Over time, more and more debt-based money becomes less productive and eventually counterproductive so that the more debt owed, the less income is generated. We are clearly at the counter-productive level now, not only because of mal investment that occurs with artificially low interest rates, but also because the cost of servicing the debt becomes greater and greater at the expense of productive use of capital. What happens is that income declines to such an extent that the only way debt can be serviced is one of two ways: (1) Either rates must rise to levels that reward savers, resulting in horrendous depression, necessary to set the table for long-term honest growth; or (2) Governments/central banks engage in hyperinflationary money growth that totally destroys the fabric of society and sets the stage for radical changes of government.
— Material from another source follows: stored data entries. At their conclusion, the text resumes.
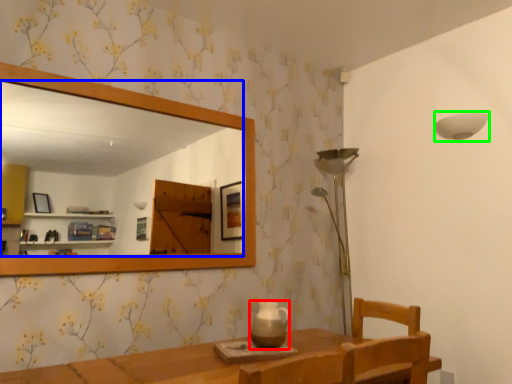
Question: Estimate the real-world distances between objects in this image. Which object is closer to tea pot (highlighted by a red box), mirror (highlighted by a blue box) or lamp (highlighted by a green box)?

Choices:
 (A) mirror
 (B) lamp

Answer: (B)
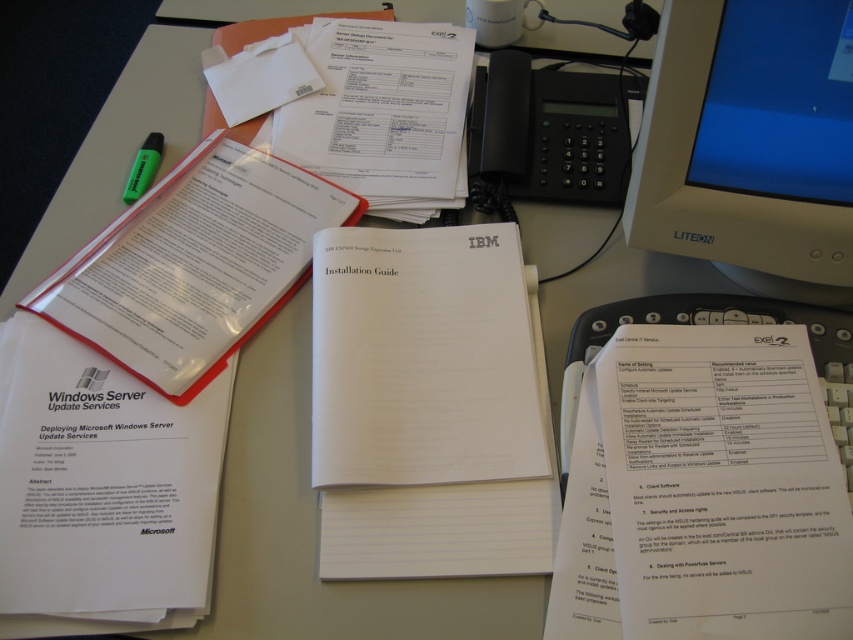
Question: Does white paper notepad at center lie in front of black plastic keyboard at center-right?

Choices:
 (A) no
 (B) yes

Answer: (B)

Question: Which of the following is the closest to the observer?

Choices:
 (A) white paper notepad at center
 (B) black plastic keyboard at center-right
 (C) white plastic monitor at upper right
 (D) white paper at lower left

Answer: (C)

Question: Does white paper notepad at center have a larger size compared to white paper at center?

Choices:
 (A) yes
 (B) no

Answer: (A)

Question: Is transparent plastic clipboard at upper center to the left of black plastic keyboard at center-right from the viewer's perspective?

Choices:
 (A) yes
 (B) no

Answer: (A)

Question: Among these points, which one is nearest to the camera?

Choices:
 (A) [640, 448]
 (B) [387, 301]
 (C) [206, 461]

Answer: (A)

Question: Which object is closer to the camera taking this photo?

Choices:
 (A) green matte highlighter at upper left
 (B) black plastic keyboard at center-right
 (C) white paper at lower left
 (D) white plastic monitor at upper right

Answer: (D)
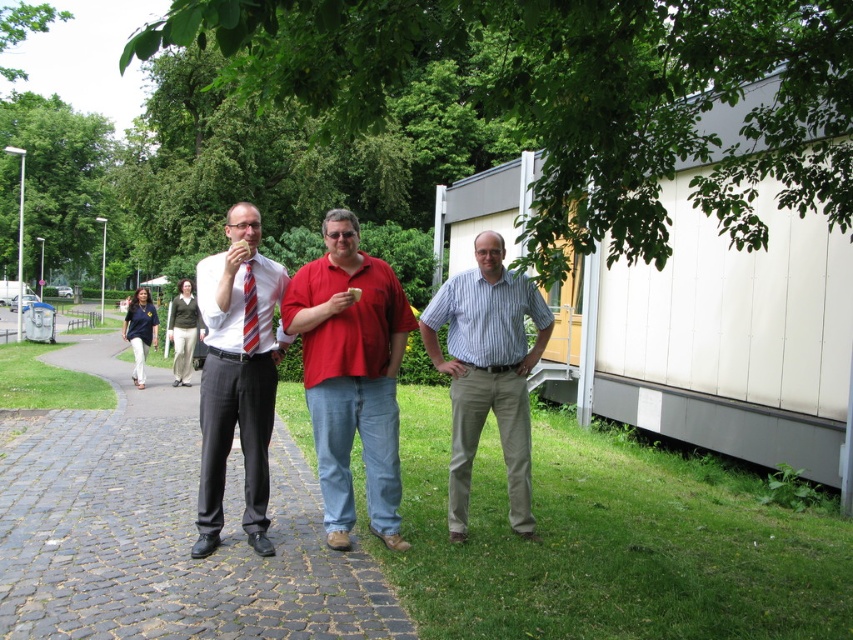
Which of these two, cobblestone pavement at lower left or striped cotton shirt at center, stands taller?

striped cotton shirt at center

Is cobblestone pavement at lower left closer to the viewer compared to striped cotton shirt at center?

Yes, cobblestone pavement at lower left is in front of striped cotton shirt at center.

This screenshot has width=853, height=640. What do you see at coordinates (165, 541) in the screenshot?
I see `cobblestone pavement at lower left` at bounding box center [165, 541].

Locate an element on the screen. This screenshot has height=640, width=853. cobblestone pavement at lower left is located at coordinates (165, 541).

Is cobblestone pavement at lower left taller than red striped tie at center?

In fact, cobblestone pavement at lower left may be shorter than red striped tie at center.

Where is `cobblestone pavement at lower left`? cobblestone pavement at lower left is located at coordinates (165, 541).

In order to click on cobblestone pavement at lower left in this screenshot , I will do `click(165, 541)`.

Who is higher up, cobblestone pavement at lower left or matte red shirt at center?

matte red shirt at center

Locate an element on the screen. Image resolution: width=853 pixels, height=640 pixels. cobblestone pavement at lower left is located at coordinates (165, 541).

This screenshot has height=640, width=853. Identify the location of cobblestone pavement at lower left. (165, 541).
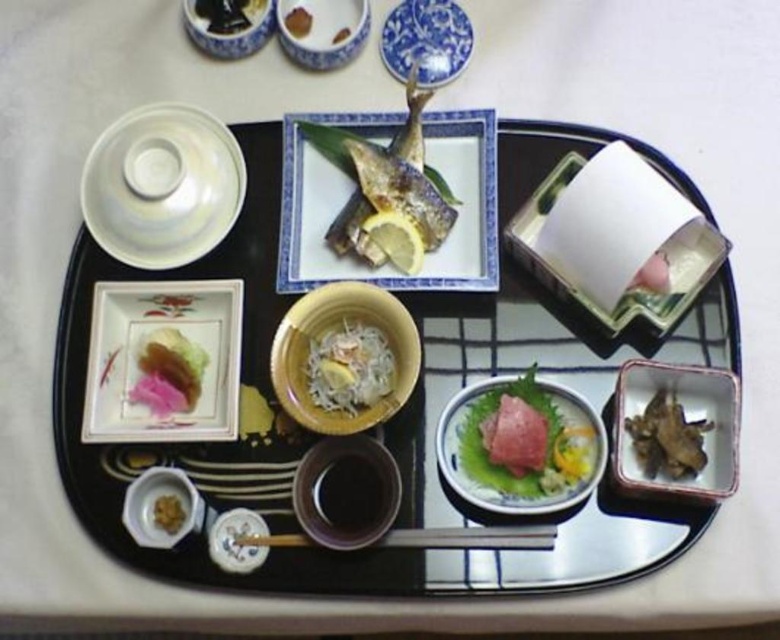
You are standing in front of the black tray with a blue rim and want to place a small spoon at two specific points on the tray. The first point is at coordinates point (100,184) and the second is at point (731,490). Which point is closer to you?

Point (100,184) is closer to you than point (731,490) because it is further to the viewer according to the description.

You are a food critic evaluating the arrangement of dishes on the black tray with a blue rim. Which object has a greater width between the white glossy bowl at upper left and the brown crumbly food at lower left?

The white glossy bowl at upper left has a greater width than the brown crumbly food at lower left.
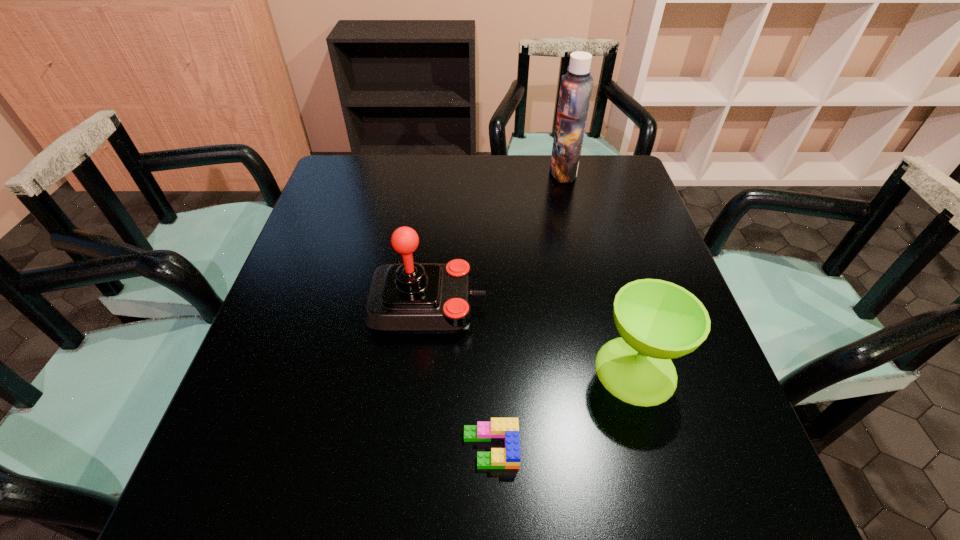
Where is `blank region between the Lego and the third shortest object`? blank region between the Lego and the third shortest object is located at coordinates (459, 377).

Find the location of a particular element. This screenshot has height=540, width=960. free space between the wineglass and the shortest object is located at coordinates (564, 409).

At what (x,y) coordinates should I click in order to perform the action: click on vacant space that is in between the Lego and the second shortest object. Please return your answer as a coordinate pair (x, y). Looking at the image, I should click on (564, 409).

At what (x,y) coordinates should I click in order to perform the action: click on object that is the closest to the joystick. Please return your answer as a coordinate pair (x, y). This screenshot has width=960, height=540. Looking at the image, I should click on (506, 430).

At what (x,y) coordinates should I click in order to perform the action: click on the closest object relative to the second shortest object. Please return your answer as a coordinate pair (x, y). Looking at the image, I should click on (506, 430).

Locate an element on the screen. Image resolution: width=960 pixels, height=540 pixels. free space that satisfies the following two spatial constraints: 1. on the back side of the shortest object; 2. on the base of the joystick is located at coordinates (489, 305).

Find the location of a particular element. The width and height of the screenshot is (960, 540). free region that satisfies the following two spatial constraints: 1. on the back side of the second shortest object; 2. on the left side of the Lego is located at coordinates (490, 370).

You are a GUI agent. You are given a task and a screenshot of the screen. Output one action in this format:
    pyautogui.click(x=<x>, y=<y>)
    Task: Click on the free spot that satisfies the following two spatial constraints: 1. on the back side of the third tallest object; 2. on the base of the joystick
    The height and width of the screenshot is (540, 960).
    Given the screenshot: What is the action you would take?
    pyautogui.click(x=617, y=305)

At what (x,y) coordinates should I click in order to perform the action: click on free point that satisfies the following two spatial constraints: 1. on the base of the joystick; 2. on the back side of the wineglass. Please return your answer as a coordinate pair (x, y). The width and height of the screenshot is (960, 540). Looking at the image, I should click on [x=420, y=370].

Find the location of a particular element. The width and height of the screenshot is (960, 540). free location that satisfies the following two spatial constraints: 1. on the base of the wineglass; 2. on the right side of the joystick is located at coordinates [x=420, y=370].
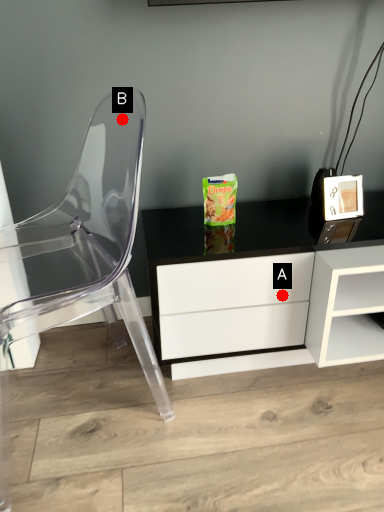
Question: Two points are circled on the image, labeled by A and B beside each circle. Which point is closer to the camera?

Choices:
 (A) A is closer
 (B) B is closer

Answer: (A)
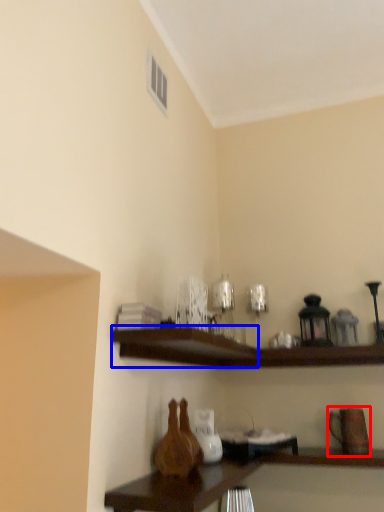
Question: Which object is further to the camera taking this photo, pottery (highlighted by a red box) or shelf (highlighted by a blue box)?

Choices:
 (A) pottery
 (B) shelf

Answer: (A)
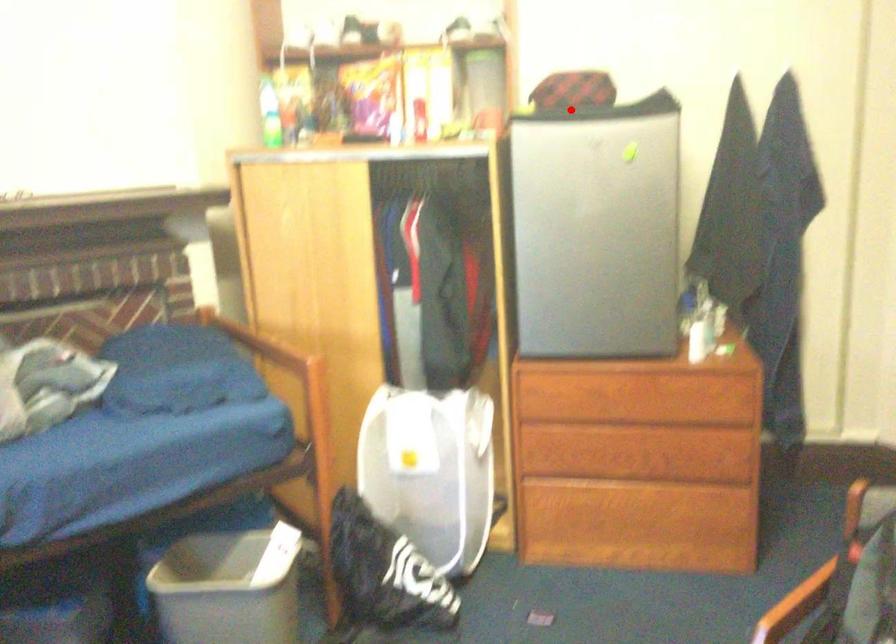
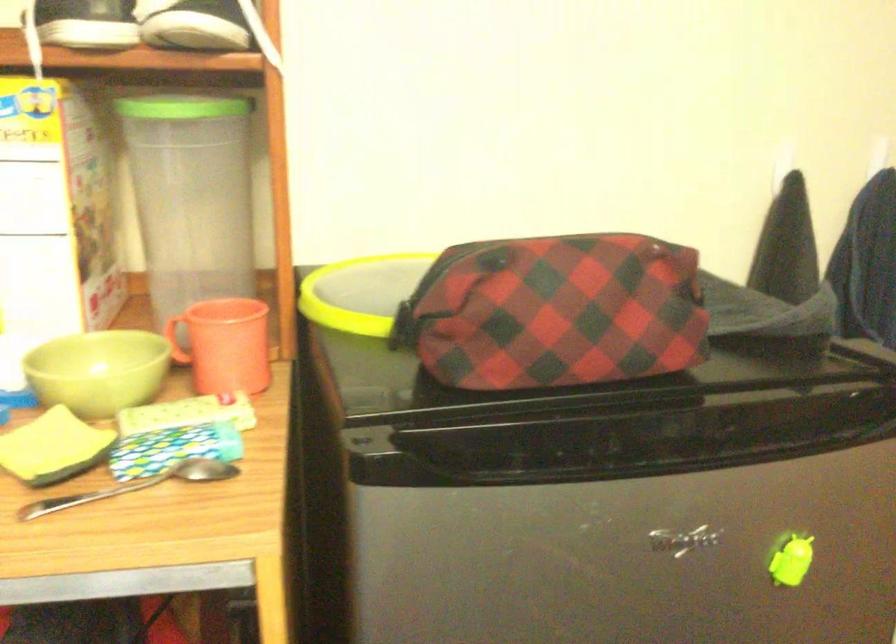
Question: I am providing you with two images of the same scene from different viewpoints. A red point is marked on the first image. Is the red point's position out of view in image 2?

Choices:
 (A) Yes
 (B) No

Answer: (B)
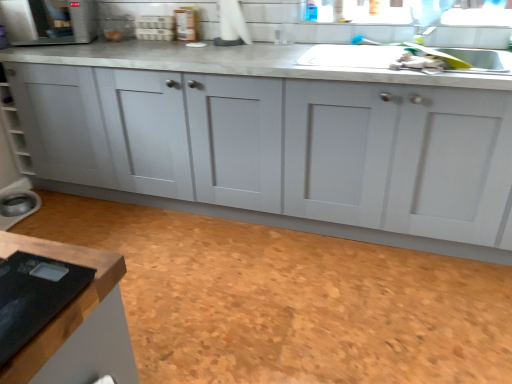
Question: From the image's perspective, is brown cork floor at lower center located above or below satin silver microwave at upper left, the 2th appliance viewed from the left?

Choices:
 (A) below
 (B) above

Answer: (A)

Question: Looking at the image, does brown cork floor at lower center seem bigger or smaller compared to satin silver microwave at upper left, which is counted as the 4th appliance, starting from the bottom?

Choices:
 (A) big
 (B) small

Answer: (A)

Question: Which object is the farthest from the white plastic egg carton at upper center, which ranks as the 3th appliance in left-to-right order?

Choices:
 (A) white matte cabinet at center
 (B) matte brown jar at upper center, positioned as the 2th appliance in bottom-to-top order
 (C) brown cork floor at lower center
 (D) satin silver microwave at upper left, which is counted as the 4th appliance, starting from the bottom
 (E) matte white kettle at lower left, the 1th appliance from the bottom

Answer: (C)

Question: Estimate the real-world distances between objects in this image. Which object is closer to the white plastic egg carton at upper center, which ranks as the 3th appliance in left-to-right order?

Choices:
 (A) matte brown jar at upper center, the 1th appliance positioned from the right
 (B) brown cork floor at lower center
 (C) white matte cabinet at center
 (D) satin silver microwave at upper left, placed as the 3th appliance when sorted from right to left
 (E) matte white kettle at lower left, the 1th appliance when ordered from left to right

Answer: (A)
I believe the U.S. is at such a crucial point of time now.

In the 1970s when double digit interest rates were required to dampen rising levels of inflation, the problems faced by then Chairman Volcker were “kids’ stuff” compared to the problems Jay Powell faces now. Even so, Treasury rates north of 12% were required to dampen excess consumption caused by excess government spending and a lack of monetary discipline by the Fed, which was pushed by President Nixon, much as President Trump is pushing Jay Powell now. But the Federal debt then was just a few hundred billion dollars, not $22 trillion as it is now! A mere 1% rise in interest rates now leads to $220 billion of additional government expense, without the government providing any additional services! To add to the problems of Jay Powell, the U.S. continues to spend trillions on wasteful military excursions, and aging baby boomers are now leading to a spiral of debt, taking the U.S. debt levels north of $50 trillion over the next 30 years.

But that’s not all. In the past, the U.S. has gotten away with living beyond its means because foreigners like Japan and China have been willing and even eager to buy U.S. Treasuries. That began to change in earnest with the financial crisis of 2008 in no small part because of the financial injury to foreigners by dishonest U.S. bankers. Also, the rest of the world was then realizing that the U.S. Empire was expanding to the point where bankruptcy lay at some point in its not-too-distant future.

So now late in the current credit cycle, we are going to face a moment of truth. With interest rates far from anything like the double digits of the late 1970s and with a declining appetite to own U.S. Treasuries by foreigners, we are seeing rates rise rather dramatically, leading to massive volatility in stocks and the beginning of a very painful bear market in equities. At some point, history suggests that the Fed will begin to print money in whatever quantity it takes to keep the banks from going bankrupt, just as they did in 2008-09. The big question is, at what point is it obvious that the Emperor is wearing no clothes and there are no longer any takers of U.S. Treasuries, causing the Fed to print so much money so rapidly that foreigners completely abandon the dollar, leaving the Fed with no choice but to hyper-inflate?

Given the timing of the current credit cycle, we are nearing a point in time when either the Fed is somehow able to hold the dollar system together for another cycle or the system itself blows up or implodes, leading to a new global monetary regime.

In the optimistic scenario gold is likely to behave as it did after 2008, when it rose for the next four years. If my more pessimistic (but very realistic) possible outcome takes place, the dollar will be replaced as the world’s reserve currency and gold will be the only safe haven, leaving it priced at levels in terms of dollars that may be beyond the imagination of even the craziest gold bugs. It’s simple math: if the dollar nears a state of worthlessness, gold rises to levels approaching infinity.